Transit, ethnography and the camera gaze: a cross-cultural perspective

International Communication of Chinese Culture, 2019

Soviet filmmaker Sergei Eisenstein was one of the first artists who saw an affinity between film and architecture. In an essay entitled 'Montage and Architecture' (2010 [1938]), he reflected on the apparent paradox of the immobility of the film spectator, confronted with different fragments of the real space, filmed from different angles and brought together in the editing. By analysing the structure of the Acropolis in Athens, he realised that, while the immobility of architecture called for a mobile spectator, who experiences space by traversing it, film's unique ability to travel through space invites the immobile spectator to embark on a journey, moving around through different sites and different time zones.
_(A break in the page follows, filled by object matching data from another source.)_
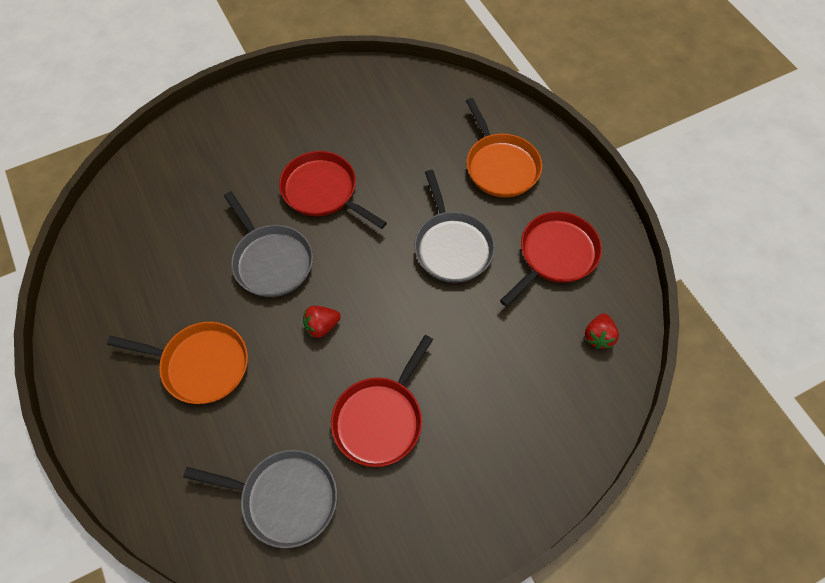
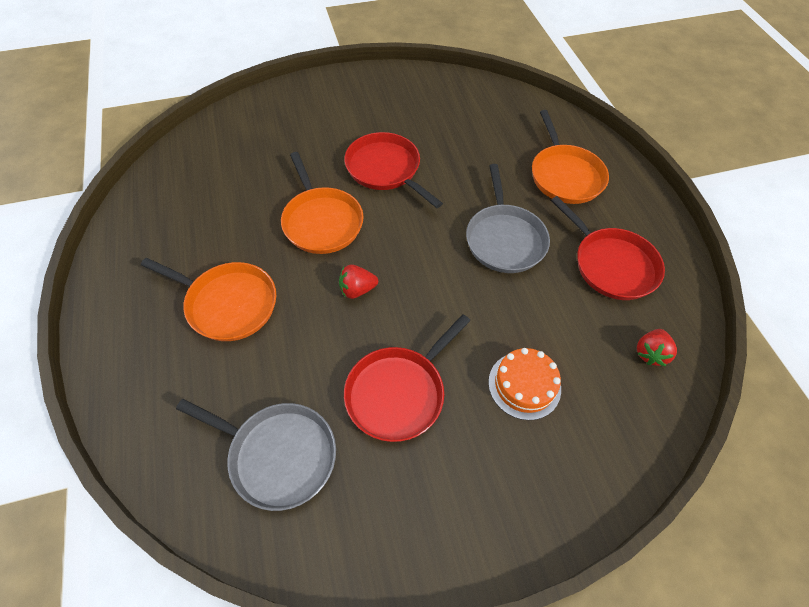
camera: 10 degrees right, 5 degrees down
(271, 261) = (322, 221): grey pan -> orange pan
(491, 389) = (524, 385): none -> orange cake
(555, 254) = (611, 265): red pan -> red pan turned 90 degrees clockwise

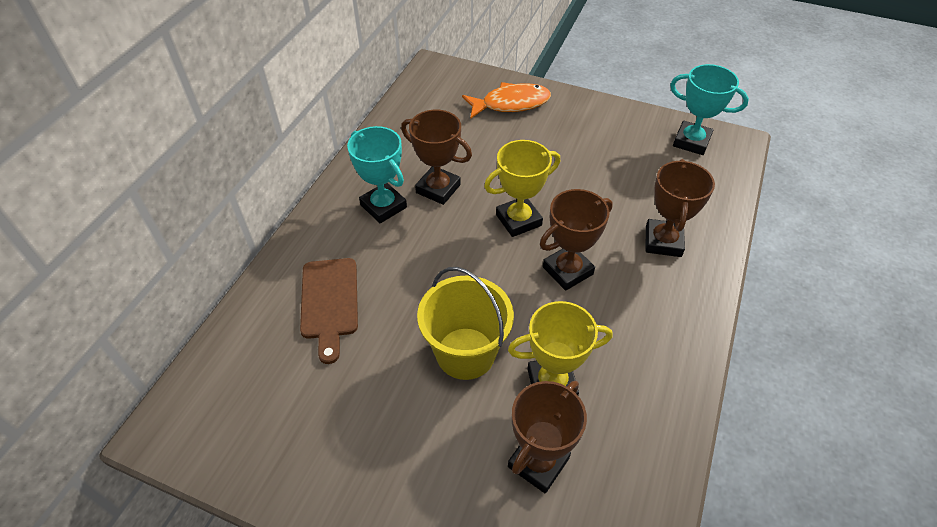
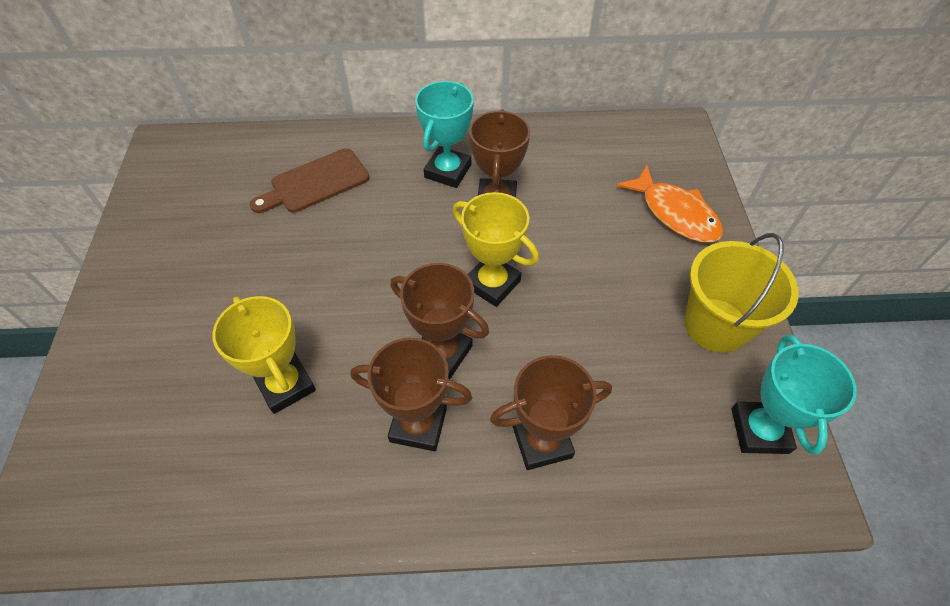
camera: 65 degrees right, 5 degrees up
(465, 353) = (297, 300): yellow bucket -> yellow bucket (716, 325)
(538, 462) = (192, 402): brown trophy -> brown trophy (418, 425)

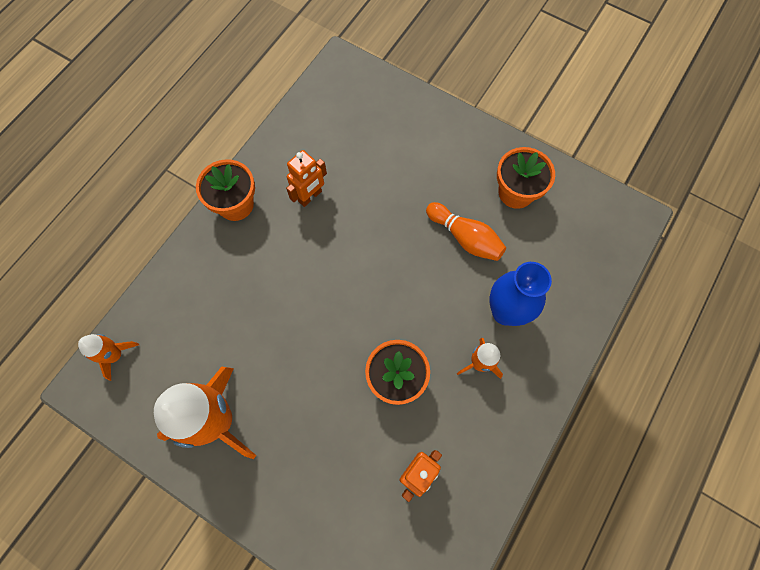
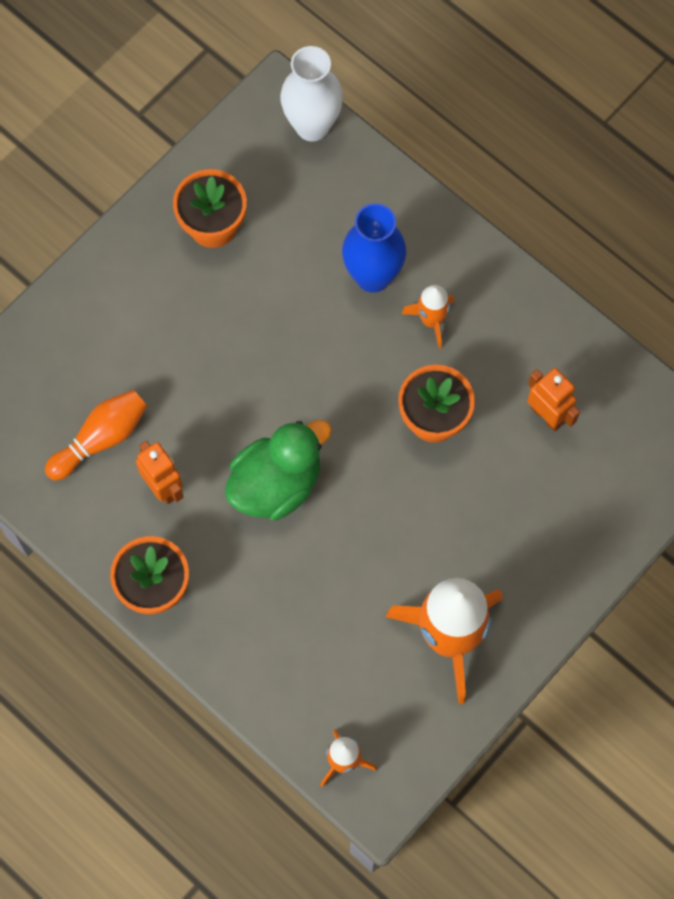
camera: 80 degrees left, 0 degrees up
(324, 270) = (276, 484): none -> green duck
(465, 238) = (264, 302): orange bowling pin -> orange bowling pin (101, 439)
(618, 246) = (312, 126): none -> white vase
Both types of spectators have in common the experience of moving through spaces, and the consumer of the architectural space can be seen as the prototype of the film spectator. In this highly innovative approach, Eisenstein brought to the fore the importance of the mobile dimension of the apparently immobile gaze of the film spectator, approximating cinema and architecture from the point of view of their spatial journey. More recently, Harvard Professor Giuliana Bruno, drawing on Eisenstein's insightful understanding of cinema as a spatial art, called attention to how the appreciation of filmic space should always be considered from the point of view of touch and movement. Cinema, as proposed by Bruno, would set into motion an emotional journey through multiple spaces. She evokes Michel de Certeau's well-known phrase 'every story is a travel story-a spatial practice' to suggest that 'film is the ultimate travel story. Film narratives generated by a place, and often shot on location , transport us to a site' (Bruno 1997, p. 46).